• [Stated problem]: Duplicate the lines of every item in the data below, with no changes.

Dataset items
· · · ·

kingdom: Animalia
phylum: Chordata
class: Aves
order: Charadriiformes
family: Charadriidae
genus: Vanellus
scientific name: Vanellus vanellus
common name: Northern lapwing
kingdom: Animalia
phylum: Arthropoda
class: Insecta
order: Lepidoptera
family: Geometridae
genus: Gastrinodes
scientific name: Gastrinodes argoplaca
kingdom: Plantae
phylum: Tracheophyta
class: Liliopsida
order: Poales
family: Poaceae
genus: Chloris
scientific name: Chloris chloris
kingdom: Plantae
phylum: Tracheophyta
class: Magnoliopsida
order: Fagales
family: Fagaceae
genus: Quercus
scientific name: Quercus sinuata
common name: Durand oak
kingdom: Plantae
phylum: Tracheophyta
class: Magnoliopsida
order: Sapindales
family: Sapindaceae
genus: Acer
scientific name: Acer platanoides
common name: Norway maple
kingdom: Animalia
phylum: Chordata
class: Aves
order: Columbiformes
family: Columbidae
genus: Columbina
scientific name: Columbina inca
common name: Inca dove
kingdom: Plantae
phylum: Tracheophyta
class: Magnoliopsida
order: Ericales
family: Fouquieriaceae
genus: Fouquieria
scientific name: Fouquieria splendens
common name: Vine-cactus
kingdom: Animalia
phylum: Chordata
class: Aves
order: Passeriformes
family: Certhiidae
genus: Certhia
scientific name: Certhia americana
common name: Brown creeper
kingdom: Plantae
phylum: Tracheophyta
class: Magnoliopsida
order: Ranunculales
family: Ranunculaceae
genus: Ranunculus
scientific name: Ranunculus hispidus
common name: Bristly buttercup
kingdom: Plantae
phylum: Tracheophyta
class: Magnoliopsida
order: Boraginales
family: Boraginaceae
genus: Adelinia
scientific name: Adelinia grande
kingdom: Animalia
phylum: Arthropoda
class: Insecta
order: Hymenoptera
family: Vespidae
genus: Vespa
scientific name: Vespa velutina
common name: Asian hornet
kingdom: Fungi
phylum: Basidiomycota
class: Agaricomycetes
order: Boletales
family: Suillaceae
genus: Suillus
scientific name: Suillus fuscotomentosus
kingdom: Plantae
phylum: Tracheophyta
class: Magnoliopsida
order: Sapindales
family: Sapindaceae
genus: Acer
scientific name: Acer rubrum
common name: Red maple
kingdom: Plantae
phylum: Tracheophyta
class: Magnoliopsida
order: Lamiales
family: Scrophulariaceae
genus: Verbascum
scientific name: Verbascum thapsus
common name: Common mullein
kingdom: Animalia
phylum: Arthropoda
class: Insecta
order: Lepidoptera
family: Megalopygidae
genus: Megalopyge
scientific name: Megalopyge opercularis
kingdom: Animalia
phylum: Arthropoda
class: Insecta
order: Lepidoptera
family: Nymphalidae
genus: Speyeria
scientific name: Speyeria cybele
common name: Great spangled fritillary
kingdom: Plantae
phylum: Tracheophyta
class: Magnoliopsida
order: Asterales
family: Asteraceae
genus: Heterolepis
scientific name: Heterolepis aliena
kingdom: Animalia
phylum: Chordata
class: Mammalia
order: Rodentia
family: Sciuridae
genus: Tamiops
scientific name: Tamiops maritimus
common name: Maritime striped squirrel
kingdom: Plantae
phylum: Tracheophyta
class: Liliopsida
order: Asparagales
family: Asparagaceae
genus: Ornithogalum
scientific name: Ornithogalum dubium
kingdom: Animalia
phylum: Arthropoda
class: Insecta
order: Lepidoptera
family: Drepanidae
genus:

· · · ·

• [Result for this task]:
kingdom: Animalia
phylum: Chordata
class: Aves
order: Charadriiformes
family: Charadriidae
genus: Vanellus
scientific name: Vanellus vanellus
common name: Northern lapwing
kingdom: Animalia
phylum: Arthropoda
class: Insecta
order: Lepidoptera
family: Geometridae
genus: Gastrinodes
scientific name: Gastrinodes argoplaca
kingdom: Plantae
phylum: Tracheophyta
class: Liliopsida
order: Poales
family: Poaceae
genus: Chloris
scientific name: Chloris chloris
kingdom: Plantae
phylum: Tracheophyta
class: Magnoliopsida
order: Fagales
family: Fagaceae
genus: Quercus
scientific name: Quercus sinuata
common name: Durand oak
kingdom: Plantae
phylum: Tracheophyta
class: Magnoliopsida
order: Sapindales
family: Sapindaceae
genus: Acer
scientific name: Acer platanoides
common name: Norway maple
kingdom: Animalia
phylum: Chordata
class: Aves
order: Columbiformes
family: Columbidae
genus: Columbina
scientific name: Columbina inca
common name: Inca dove
kingdom: Plantae
phylum: Tracheophyta
class: Magnoliopsida
order: Ericales
family: Fouquieriaceae
genus: Fouquieria
scientific name: Fouquieria splendens
common name: Vine-cactus
kingdom: Animalia
phylum: Chordata
class: Aves
order: Passeriformes
family: Certhiidae
genus: Certhia
scientific name: Certhia americana
common name: Brown creeper
kingdom: Plantae
phylum: Tracheophyta
class: Magnoliopsida
order: Ranunculales
family: Ranunculaceae
genus: Ranunculus
scientific name: Ranunculus hispidus
common name: Bristly buttercup
kingdom: Plantae
phylum: Tracheophyta
class: Magnoliopsida
order: Boraginales
family: Boraginaceae
genus: Adelinia
scientific name: Adelinia grande
kingdom: Animalia
phylum: Arthropoda
class: Insecta
order: Hymenoptera
family: Vespidae
genus: Vespa
scientific name: Vespa velutina
common name: Asian hornet
kingdom: Fungi
phylum: Basidiomycota
class: Agaricomycetes
order: Boletales
family: Suillaceae
genus: Suillus
scientific name: Suillus fuscotomentosus
kingdom: Plantae
phylum: Tracheophyta
class: Magnoliopsida
order: Sapindales
family: Sapindaceae
genus: Acer
scientific name: Acer rubrum
common name: Red maple
kingdom: Plantae
phylum: Tracheophyta
class: Magnoliopsida
order: Lamiales
family: Scrophulariaceae
genus: Verbascum
scientific name: Verbascum thapsus
common name: Common mullein
kingdom: Animalia
phylum: Arthropoda
class: Insecta
order: Lepidoptera
family: Megalopygidae
genus: Megalopyge
scientific name: Megalopyge opercularis
kingdom: Animalia
phylum: Arthropoda
class: Insecta
order: Lepidoptera
family: Nymphalidae
genus: Speyeria
scientific name: Speyeria cybele
common name: Great spangled fritillary
kingdom: Plantae
phylum: Tracheophyta
class: Magnoliopsida
order: Asterales
family: Asteraceae
genus: Heterolepis
scientific name: Heterolepis aliena
kingdom: Animalia
phylum: Chordata
class: Mammalia
order: Rodentia
family: Sciuridae
genus: Tamiops
scientific name: Tamiops maritimus
common name: Maritime striped squirrel
kingdom: Plantae
phylum: Tracheophyta
class: Liliopsida
order: Asparagales
family: Asparagaceae
genus: Ornithogalum
scientific name: Ornithogalum dubium
kingdom: Animalia
phylum: Arthropoda
class: Insecta
order: Lepidoptera
family: Drepanidae
genus:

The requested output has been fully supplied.